- **TASK**
Repeat every line of text in the material below word for word, and leave the pictures out of your answer.

[Records from a collection]
= = = =

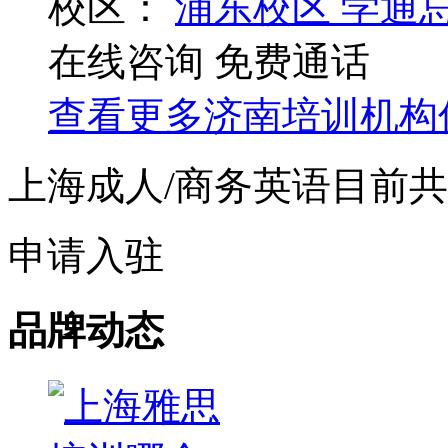
校区：
浦东校区
学通
在线咨询
免费通话
查看更多
济南
培训机构
上海成人/商务英语目前
申请入驻
品牌动态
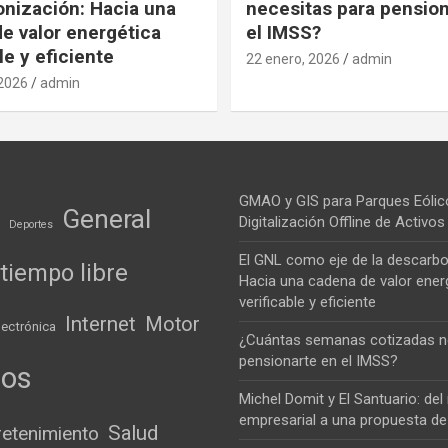
nización: Hacia una
necesitas para pension
e valor energética
el IMSS?
le y eficiente
22 enero, 2026
admin
 2026
admin
GMAO y GIS para Parques Eólic
General
Digitalización Offline de Activ
Deportes
El GNL como eje de la descarbo
tiempo libre
Hacia una cadena de valor ener
verificable y eficiente
Internet
Motor
lectrónica
¿Cuántas semanas cotizadas n
pensionarte en el IMSS?
ios
Michel Domit y El Santuario: de
empresarial a una propuesta de
Salud
retenimiento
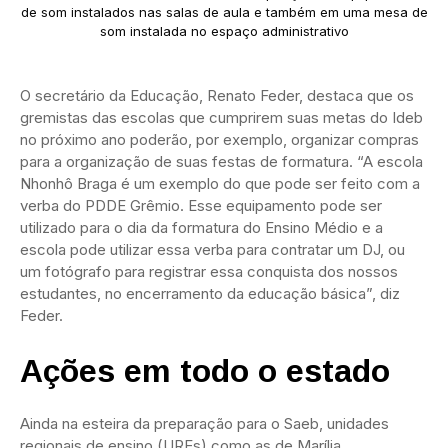
de som instalados nas salas de aula e também em uma mesa de
som instalada no espaço administrativo
O secretário da Educação, Renato Feder, destaca que os
gremistas das escolas que cumprirem suas metas do Ideb
no próximo ano poderão, por exemplo, organizar compras
para a organização de suas festas de formatura. “A escola
Nhonhô Braga é um exemplo do que pode ser feito com a
verba do PDDE Grêmio. Esse equipamento pode ser
utilizado para o dia da formatura do Ensino Médio e a
escola pode utilizar essa verba para contratar um DJ, ou
um fotógrafo para registrar essa conquista dos nossos
estudantes, no encerramento da educação básica”, diz
Feder.
Ações em todo o estado
Ainda na esteira da preparação para o Saeb, unidades
regionais de ensino (UREs) como as de Marília,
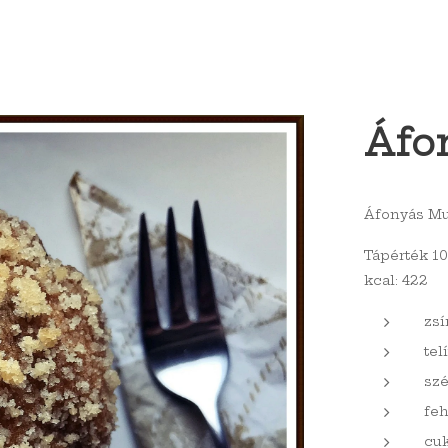
Áfo
Áfonyás Mu
Tápérték 10
kcal: 422
zsír
tel
szé
feh
cuk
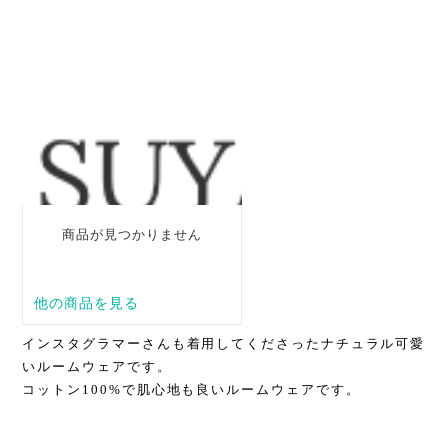
インスタグラマーさんも着用してくださったナチュラル可愛
い
ルームウェアです。
コットン100%で肌心地も良いルームウェアです。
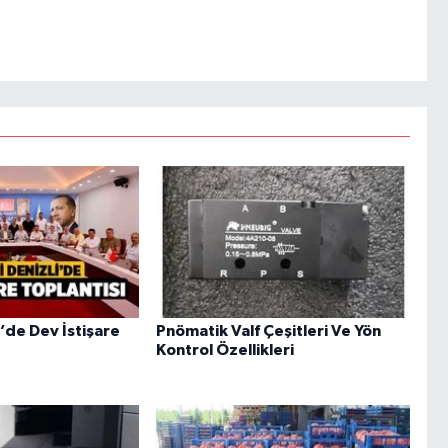
i’de Dev İstişare
Pnömatik Valf Çeşitleri Ve Yön
Kontrol Özellikleri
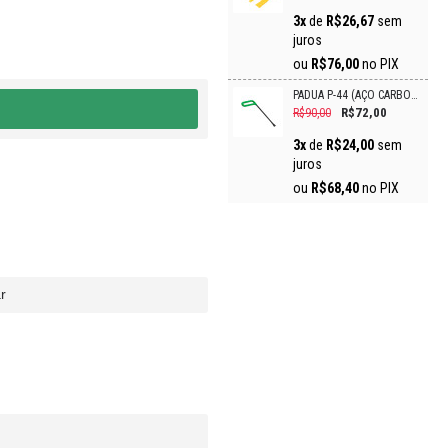
3x
de
R$26,67
sem
juros
ou
R$76,00
no PIX
PÁDUA P-44 (AÇO CARBONO)
R$72,00
R$90,00
3x
de
R$24,00
sem
juros
ou
R$68,40
no PIX
r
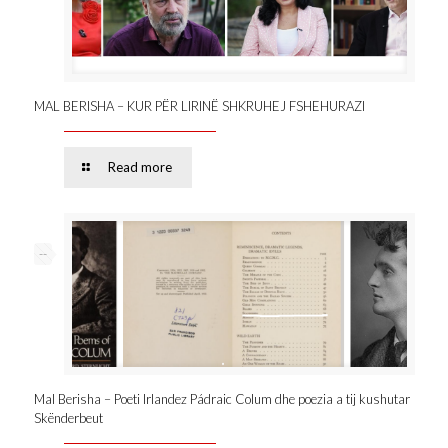
MAL BERISHA – KUR PËR LIRINË SHKRUHEJ FSHEHURAZI
Read more
--
Mal Berisha – Poeti Irlandez Pádraic Colum dhe poezia a tij kushutar
Skënderbeut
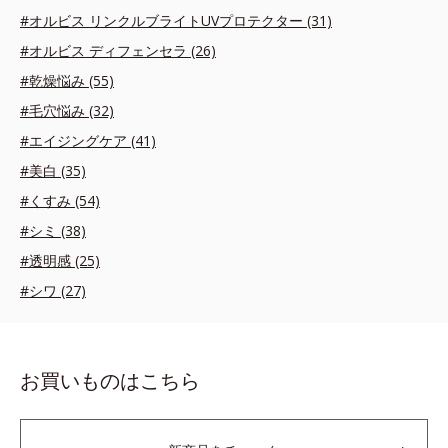
#オルビス リンクルブライトUVプロテクター (31)
#オルビス ディフェンセラ (26)
#乾燥悩み (55)
#毛穴悩み (32)
#エイジングケア (41)
#美白 (35)
#くすみ (54)
#シミ (38)
#透明感 (25)
#シワ (27)
お買いものはこちら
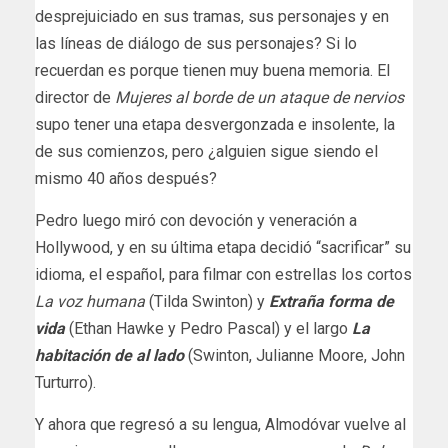
desprejuiciado en sus tramas, sus personajes y en
las líneas de diálogo de sus personajes? Si lo
recuerdan es porque tienen muy buena memoria. El
director de
Mujeres al borde de un ataque de nervios
supo tener una etapa desvergonzada e insolente, la
de sus comienzos, pero ¿alguien sigue siendo el
mismo 40 años después?
Pedro luego miró con devoción y veneración a
Hollywood, y en su última etapa decidió “sacrificar” su
idioma, el español, para filmar con estrellas los cortos
La voz humana
(Tilda Swinton) y
Extraña forma de
vida
(Ethan Hawke y Pedro Pascal) y el largo
La
habitación de al lado
(Swinton, Julianne Moore, John
Turturro).
Y ahora que regresó a su lengua, Almodóvar vuelve al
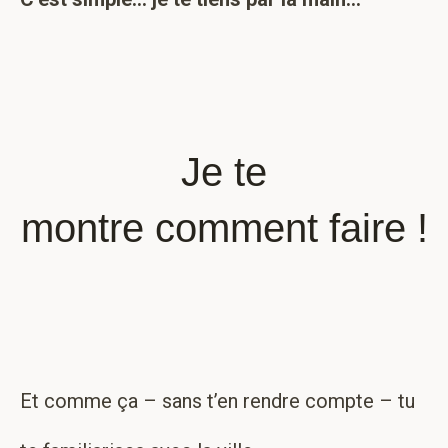
Je te
montre comment faire !
Et comme ça – sans t’en rendre compte – tu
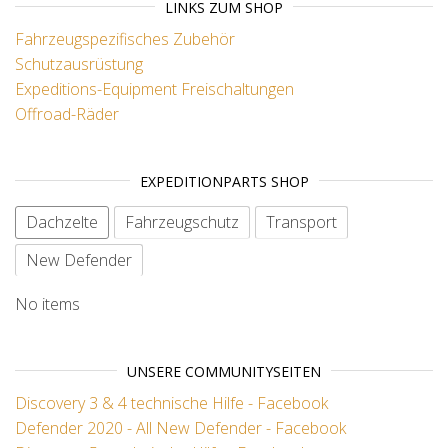
LINKS ZUM SHOP
Fahrzeugspezifisches Zubehör
Schutzausrüstung
Expeditions-Equipment
Freischaltungen
Offroad-Räder
EXPEDITIONPARTS SHOP
Dachzelte
Fahrzeugschutz
Transport
New Defender
No items
UNSERE COMMUNITYSEITEN
Discovery 3 & 4 technische Hilfe - Facebook
Defender 2020 - All New Defender - Facebook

= = = =

- **RESULT**
校区：
浦东校区
学通
在线咨询
免费通话
查看更多
济南
培训机构
上海成人/商务英语目前
申请入驻
品牌动态
nización: Hacia una
necesitas para pension
e valor energética
el IMSS?
le y eficiente
22 enero, 2026
admin
 2026
admin
GMAO y GIS para Parques Eólic
General
Digitalización Offline de Activ
Deportes
El GNL como eje de la descarbo
tiempo libre
Hacia una cadena de valor ener
verificable y eficiente
Internet
Motor
lectrónica
¿Cuántas semanas cotizadas n
pensionarte en el IMSS?
ios
Michel Domit y El Santuario: de
empresarial a una propuesta de
Salud
retenimiento
de som instalados nas salas de aula e também em uma mesa de
som instalada no espaço administrativo
O secretário da Educação, Renato Feder, destaca que os
gremistas das escolas que cumprirem suas metas do Ideb
no próximo ano poderão, por exemplo, organizar compras
para a organização de suas festas de formatura. “A escola
Nhonhô Braga é um exemplo do que pode ser feito com a
verba do PDDE Grêmio. Esse equipamento pode ser
utilizado para o dia da formatura do Ensino Médio e a
escola pode utilizar essa verba para contratar um DJ, ou
um fotógrafo para registrar essa conquista dos nossos
estudantes, no encerramento da educação básica”, diz
Feder.
Ações em todo o estado
Ainda na esteira da preparação para o Saeb, unidades
regionais de ensino (UREs) como as de Marília,
Áfo
Áfonyás Mu
Tápérték 10
kcal: 422
zsír
tel
szé
feh
cuk
インスタグラマーさんも着用してくださったナチュラル可愛
い
ルームウェアです。
コットン100%で肌心地も良いルームウェアです。
i’de Dev İstişare
Pnömatik Valf Çeşitleri Ve Yön
Kontrol Özellikleri
3x
de
R$26,67
sem
juros
ou
R$76,00
no PIX
PÁDUA P-44 (AÇO CARBONO)
R$72,00
R$90,00
3x
de
R$24,00
sem
juros
ou
R$68,40
no PIX
r
MAL BERISHA – KUR PËR LIRINË SHKRUHEJ FSHEHURAZI
Read more
--
Mal Berisha – Poeti Irlandez Pádraic Colum dhe poezia a tij kushutar
Skënderbeut
#オルビス リンクルブライトUVプロテクター (31)
#オルビス ディフェンセラ (26)
#乾燥悩み (55)
#毛穴悩み (32)
#エイジングケア (41)
#美白 (35)
#くすみ (54)
#シミ (38)
#透明感 (25)
#シワ (27)
お買いものはこちら
desprejuiciado en sus tramas, sus personajes y en
las líneas de diálogo de sus personajes? Si lo
recuerdan es porque tienen muy buena memoria. El
director de
Mujeres al borde de un ataque de nervios
supo tener una etapa desvergonzada e insolente, la
de sus comienzos, pero ¿alguien sigue siendo el
mismo 40 años después?
Pedro luego miró con devoción y veneración a
Hollywood, y en su última etapa decidió “sacrificar” su
idioma, el español, para filmar con estrellas los cortos
La voz humana
(Tilda Swinton) y
Extraña forma de
vida
(Ethan Hawke y Pedro Pascal) y el largo
La
habitación de al lado
(Swinton, Julianne Moore, John
Turturro).
Y ahora que regresó a su lengua, Almodóvar vuelve al
Je te
montre comment faire !
Et comme ça – sans t’en rendre compte – tu
LINKS ZUM SHOP
Fahrzeugspezifisches Zubehör
Schutzausrüstung
Expeditions-Equipment
Freischaltungen
Offroad-Räder
EXPEDITIONPARTS SHOP
Dachzelte
Fahrzeugschutz
Transport
New Defender
No items
UNSERE COMMUNITYSEITEN
Discovery 3 & 4 technische Hilfe - Facebook
Defender 2020 - All New Defender - Facebook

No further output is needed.